Long before Joe Maddon won a World Series, well before he became one of the winningest and most celebrated managers in the majors, he was just a rookie in the Tampa Bay dugout, trying to run a team on his own.
And one day, Bill Evers decided he should speak up.
"It must have happened a few times, unknowingly, but I did not always go over and greet a pitcher after taking him out of the game," Maddon said of that 2006 Devil Rays season, his first as a big-league manager. "And [Evers] moseyed up to me one day and told me that when I take a pitcher out, I should go over and shake his hand after he's cooled down. I've not missed one since. And that was because of him."
Respect the game, respect the players — it's been the dominant theme of Evers' life for the past 46 years. And like a farmer turning a bag of seeds into a field of plenty, Evers has reaped the respect he's given many times over.
"There are managers all over the league, he has had a major impact on who we are as people and why we're managing in the big leagues," said Pirates manager Derek Shelton, who played for Evers at Class A Greensboro in 1993, and later served with him in the Rays' organization for nearly a decade. "Charlie [Montoyo, who runs the Blue Jays] and Rocco [Baldelli, the Twins' manager] and Kevin [Cash, in charge of the Rays] would tell you — we would not be in the major leagues today if not for his mentorship."
The 67-year-old former catcher, for three years a coach on Baldelli's staff, has reached his final month in baseball, however. Baldelli's chief sounding board decided last winter that the 2021 Twins season would be his last, that it's time to give up all the ballparks and hotels and airports for something much less glamorous and much more appealing: Home.
"Being home last year made me realize how much my wife [Patty] has to deal with when I'm not there," said Evers, who worked away from the team in 2020 due to the risk the pandemic posed. "We'll be married 40 years at the end of September, and in reality it's more like 20, because I'm gone so much. It's time to give back.
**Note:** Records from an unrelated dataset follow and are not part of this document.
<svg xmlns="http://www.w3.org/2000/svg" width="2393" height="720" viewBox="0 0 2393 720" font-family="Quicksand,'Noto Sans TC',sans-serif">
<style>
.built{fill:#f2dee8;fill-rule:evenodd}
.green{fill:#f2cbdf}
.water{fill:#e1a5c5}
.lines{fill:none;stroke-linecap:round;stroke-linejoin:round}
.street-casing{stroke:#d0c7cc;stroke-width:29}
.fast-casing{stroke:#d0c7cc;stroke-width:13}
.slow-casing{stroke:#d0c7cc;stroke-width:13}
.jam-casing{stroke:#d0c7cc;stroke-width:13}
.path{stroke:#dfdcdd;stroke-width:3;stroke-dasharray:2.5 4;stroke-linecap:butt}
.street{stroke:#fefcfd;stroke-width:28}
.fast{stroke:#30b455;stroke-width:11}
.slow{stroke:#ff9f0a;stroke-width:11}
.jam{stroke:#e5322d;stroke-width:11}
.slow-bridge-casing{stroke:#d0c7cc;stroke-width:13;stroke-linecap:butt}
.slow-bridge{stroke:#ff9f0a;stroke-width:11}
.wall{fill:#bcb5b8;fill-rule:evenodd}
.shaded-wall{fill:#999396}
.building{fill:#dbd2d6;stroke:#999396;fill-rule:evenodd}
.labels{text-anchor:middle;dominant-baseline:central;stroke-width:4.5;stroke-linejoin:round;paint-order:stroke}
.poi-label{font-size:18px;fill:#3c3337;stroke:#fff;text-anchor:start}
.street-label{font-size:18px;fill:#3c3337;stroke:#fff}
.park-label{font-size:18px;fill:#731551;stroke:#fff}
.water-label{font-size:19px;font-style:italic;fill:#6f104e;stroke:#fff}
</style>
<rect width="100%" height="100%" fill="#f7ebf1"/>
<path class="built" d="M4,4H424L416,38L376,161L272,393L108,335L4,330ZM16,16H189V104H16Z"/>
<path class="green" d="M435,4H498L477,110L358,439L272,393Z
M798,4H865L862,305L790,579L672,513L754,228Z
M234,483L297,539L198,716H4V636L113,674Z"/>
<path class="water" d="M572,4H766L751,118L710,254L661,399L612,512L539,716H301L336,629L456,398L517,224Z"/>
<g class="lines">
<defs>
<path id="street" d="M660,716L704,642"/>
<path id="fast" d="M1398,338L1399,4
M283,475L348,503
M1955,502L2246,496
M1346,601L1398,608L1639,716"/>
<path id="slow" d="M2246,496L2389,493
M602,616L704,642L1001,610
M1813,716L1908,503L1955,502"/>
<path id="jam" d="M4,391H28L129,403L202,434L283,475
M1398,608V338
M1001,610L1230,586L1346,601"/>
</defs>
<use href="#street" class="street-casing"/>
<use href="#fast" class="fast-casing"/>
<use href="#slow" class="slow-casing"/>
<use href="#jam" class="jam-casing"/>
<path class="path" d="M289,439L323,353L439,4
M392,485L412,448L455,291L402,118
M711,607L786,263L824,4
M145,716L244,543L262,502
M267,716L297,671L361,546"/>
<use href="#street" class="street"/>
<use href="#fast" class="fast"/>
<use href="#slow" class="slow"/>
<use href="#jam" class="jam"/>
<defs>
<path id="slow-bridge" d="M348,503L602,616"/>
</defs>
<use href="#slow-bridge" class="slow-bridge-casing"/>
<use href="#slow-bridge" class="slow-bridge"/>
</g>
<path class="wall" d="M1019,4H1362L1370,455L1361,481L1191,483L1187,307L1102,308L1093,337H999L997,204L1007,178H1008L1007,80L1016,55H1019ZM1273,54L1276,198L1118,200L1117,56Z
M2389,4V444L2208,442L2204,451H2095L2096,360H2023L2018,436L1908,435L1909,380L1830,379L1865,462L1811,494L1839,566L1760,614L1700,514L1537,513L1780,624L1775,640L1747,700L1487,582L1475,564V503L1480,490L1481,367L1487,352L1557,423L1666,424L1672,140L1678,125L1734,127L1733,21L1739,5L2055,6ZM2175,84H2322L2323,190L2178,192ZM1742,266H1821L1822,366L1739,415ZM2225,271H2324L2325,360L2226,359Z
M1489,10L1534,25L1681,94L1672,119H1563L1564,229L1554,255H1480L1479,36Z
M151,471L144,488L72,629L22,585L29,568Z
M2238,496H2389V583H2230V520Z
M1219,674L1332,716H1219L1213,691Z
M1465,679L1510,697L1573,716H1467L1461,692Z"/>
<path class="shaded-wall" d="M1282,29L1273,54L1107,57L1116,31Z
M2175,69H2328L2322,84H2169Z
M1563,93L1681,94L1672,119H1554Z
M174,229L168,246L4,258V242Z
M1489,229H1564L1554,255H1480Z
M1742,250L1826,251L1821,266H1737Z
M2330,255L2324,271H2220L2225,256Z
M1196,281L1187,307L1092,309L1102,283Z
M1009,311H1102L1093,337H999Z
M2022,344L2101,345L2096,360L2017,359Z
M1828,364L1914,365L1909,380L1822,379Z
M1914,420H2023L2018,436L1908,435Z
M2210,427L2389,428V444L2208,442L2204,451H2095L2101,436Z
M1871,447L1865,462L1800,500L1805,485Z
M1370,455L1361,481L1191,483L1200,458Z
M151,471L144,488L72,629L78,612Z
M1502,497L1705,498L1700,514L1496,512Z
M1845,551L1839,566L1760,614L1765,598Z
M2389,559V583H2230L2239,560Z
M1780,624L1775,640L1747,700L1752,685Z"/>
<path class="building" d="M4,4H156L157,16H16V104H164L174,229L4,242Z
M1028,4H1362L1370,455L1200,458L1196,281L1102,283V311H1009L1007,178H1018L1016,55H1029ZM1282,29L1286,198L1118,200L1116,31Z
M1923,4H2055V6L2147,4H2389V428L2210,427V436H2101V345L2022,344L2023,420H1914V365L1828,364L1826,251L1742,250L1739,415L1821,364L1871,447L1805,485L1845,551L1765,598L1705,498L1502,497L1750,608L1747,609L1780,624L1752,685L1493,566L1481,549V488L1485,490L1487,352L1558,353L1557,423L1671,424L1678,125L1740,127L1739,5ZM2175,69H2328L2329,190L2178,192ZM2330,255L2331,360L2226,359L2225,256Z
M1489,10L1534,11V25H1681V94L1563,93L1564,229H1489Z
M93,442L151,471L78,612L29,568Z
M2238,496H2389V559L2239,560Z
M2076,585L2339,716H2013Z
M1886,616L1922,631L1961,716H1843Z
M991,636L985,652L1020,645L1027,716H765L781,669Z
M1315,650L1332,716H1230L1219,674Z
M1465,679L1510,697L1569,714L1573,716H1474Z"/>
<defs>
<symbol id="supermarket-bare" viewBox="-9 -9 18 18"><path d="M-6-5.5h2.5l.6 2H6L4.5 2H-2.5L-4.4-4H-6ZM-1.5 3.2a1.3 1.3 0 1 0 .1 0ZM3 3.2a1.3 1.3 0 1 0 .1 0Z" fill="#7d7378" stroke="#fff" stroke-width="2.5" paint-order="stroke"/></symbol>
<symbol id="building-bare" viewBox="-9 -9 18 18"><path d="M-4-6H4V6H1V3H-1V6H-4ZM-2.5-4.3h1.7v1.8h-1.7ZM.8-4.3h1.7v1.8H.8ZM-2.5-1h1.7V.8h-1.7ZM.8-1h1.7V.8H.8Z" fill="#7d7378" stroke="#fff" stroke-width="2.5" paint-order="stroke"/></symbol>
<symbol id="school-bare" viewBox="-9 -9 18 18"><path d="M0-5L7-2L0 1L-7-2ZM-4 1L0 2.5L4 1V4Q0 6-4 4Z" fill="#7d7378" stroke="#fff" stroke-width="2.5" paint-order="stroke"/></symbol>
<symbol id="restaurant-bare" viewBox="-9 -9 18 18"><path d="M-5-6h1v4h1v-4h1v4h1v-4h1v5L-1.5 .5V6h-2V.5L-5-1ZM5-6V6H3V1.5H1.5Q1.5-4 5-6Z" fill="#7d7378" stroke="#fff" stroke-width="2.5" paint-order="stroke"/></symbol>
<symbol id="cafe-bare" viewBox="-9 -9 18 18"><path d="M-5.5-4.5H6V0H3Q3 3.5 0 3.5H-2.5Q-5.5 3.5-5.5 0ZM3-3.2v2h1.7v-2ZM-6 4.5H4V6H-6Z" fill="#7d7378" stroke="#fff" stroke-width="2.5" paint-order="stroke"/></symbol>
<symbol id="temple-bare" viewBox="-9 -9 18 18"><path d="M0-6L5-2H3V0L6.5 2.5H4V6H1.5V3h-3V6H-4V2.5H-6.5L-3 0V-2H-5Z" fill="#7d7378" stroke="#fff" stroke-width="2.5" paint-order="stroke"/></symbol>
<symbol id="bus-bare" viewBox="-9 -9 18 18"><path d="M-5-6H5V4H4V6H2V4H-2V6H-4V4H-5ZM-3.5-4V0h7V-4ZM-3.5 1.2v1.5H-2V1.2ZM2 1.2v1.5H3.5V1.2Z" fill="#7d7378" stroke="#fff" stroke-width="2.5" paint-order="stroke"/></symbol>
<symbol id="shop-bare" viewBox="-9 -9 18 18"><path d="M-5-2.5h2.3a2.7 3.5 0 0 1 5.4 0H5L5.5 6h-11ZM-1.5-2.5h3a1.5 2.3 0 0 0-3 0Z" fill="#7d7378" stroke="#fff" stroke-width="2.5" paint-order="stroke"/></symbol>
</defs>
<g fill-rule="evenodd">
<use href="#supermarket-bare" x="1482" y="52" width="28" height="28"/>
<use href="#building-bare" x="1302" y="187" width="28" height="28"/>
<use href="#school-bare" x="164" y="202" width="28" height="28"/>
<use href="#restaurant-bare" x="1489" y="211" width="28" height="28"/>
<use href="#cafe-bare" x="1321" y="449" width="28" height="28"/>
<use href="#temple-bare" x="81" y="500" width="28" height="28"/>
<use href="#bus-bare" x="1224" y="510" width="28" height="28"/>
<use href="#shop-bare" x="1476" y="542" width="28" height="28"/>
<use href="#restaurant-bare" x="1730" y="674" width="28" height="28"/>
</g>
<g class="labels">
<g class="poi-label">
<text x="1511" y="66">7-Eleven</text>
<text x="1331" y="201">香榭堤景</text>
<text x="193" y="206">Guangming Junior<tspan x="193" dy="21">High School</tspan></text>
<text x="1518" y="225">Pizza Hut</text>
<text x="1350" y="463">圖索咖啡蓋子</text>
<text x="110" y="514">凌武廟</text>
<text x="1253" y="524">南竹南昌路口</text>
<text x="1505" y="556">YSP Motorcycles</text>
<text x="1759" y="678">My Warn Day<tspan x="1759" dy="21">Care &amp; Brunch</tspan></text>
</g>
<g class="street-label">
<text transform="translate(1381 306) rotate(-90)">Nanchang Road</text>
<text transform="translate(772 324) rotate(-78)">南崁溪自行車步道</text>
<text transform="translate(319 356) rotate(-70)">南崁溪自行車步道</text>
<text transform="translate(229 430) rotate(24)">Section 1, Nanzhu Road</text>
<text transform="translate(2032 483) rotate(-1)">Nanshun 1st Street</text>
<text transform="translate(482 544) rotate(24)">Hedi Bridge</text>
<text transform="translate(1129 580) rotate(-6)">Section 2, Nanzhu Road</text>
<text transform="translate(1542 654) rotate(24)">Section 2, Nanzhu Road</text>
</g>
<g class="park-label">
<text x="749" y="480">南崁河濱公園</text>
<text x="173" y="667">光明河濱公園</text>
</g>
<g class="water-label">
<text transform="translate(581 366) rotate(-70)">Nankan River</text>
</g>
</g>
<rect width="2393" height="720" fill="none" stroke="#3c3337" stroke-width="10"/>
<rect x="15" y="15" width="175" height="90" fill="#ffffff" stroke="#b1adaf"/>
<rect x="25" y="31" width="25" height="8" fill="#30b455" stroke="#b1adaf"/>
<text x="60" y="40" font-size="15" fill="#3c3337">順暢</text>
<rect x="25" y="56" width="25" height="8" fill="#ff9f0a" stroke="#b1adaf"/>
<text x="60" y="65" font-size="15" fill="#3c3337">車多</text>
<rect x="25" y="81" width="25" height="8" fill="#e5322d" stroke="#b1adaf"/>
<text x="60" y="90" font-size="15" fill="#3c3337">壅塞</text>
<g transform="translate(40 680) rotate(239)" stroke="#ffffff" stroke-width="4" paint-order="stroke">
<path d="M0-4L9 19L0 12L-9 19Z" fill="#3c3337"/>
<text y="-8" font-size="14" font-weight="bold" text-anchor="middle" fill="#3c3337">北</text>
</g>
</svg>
It's time to be with her, and our [two] kids and our [five] grandkids."
A Yankees roll call
Bill and Patricia Evers will return to the home he and his son built in Tampa suburb of Palm Harbor as an International League Hall of Famer, inducted in 2012 as the winningest manager in Durham Bulls history, and at the time in the Rays' organization as well. He'll depart having experienced only three losing seasons in 19 years as a manager, none in his last nine years. He'll give it up having won five minor-league championships, two in the International League with Triple-A Durham (2002 and 2003), one in the Florida State League with Class A St. Petersburg (1997), and two in the Texas League with Class AA Shreveport (1990 and 1991).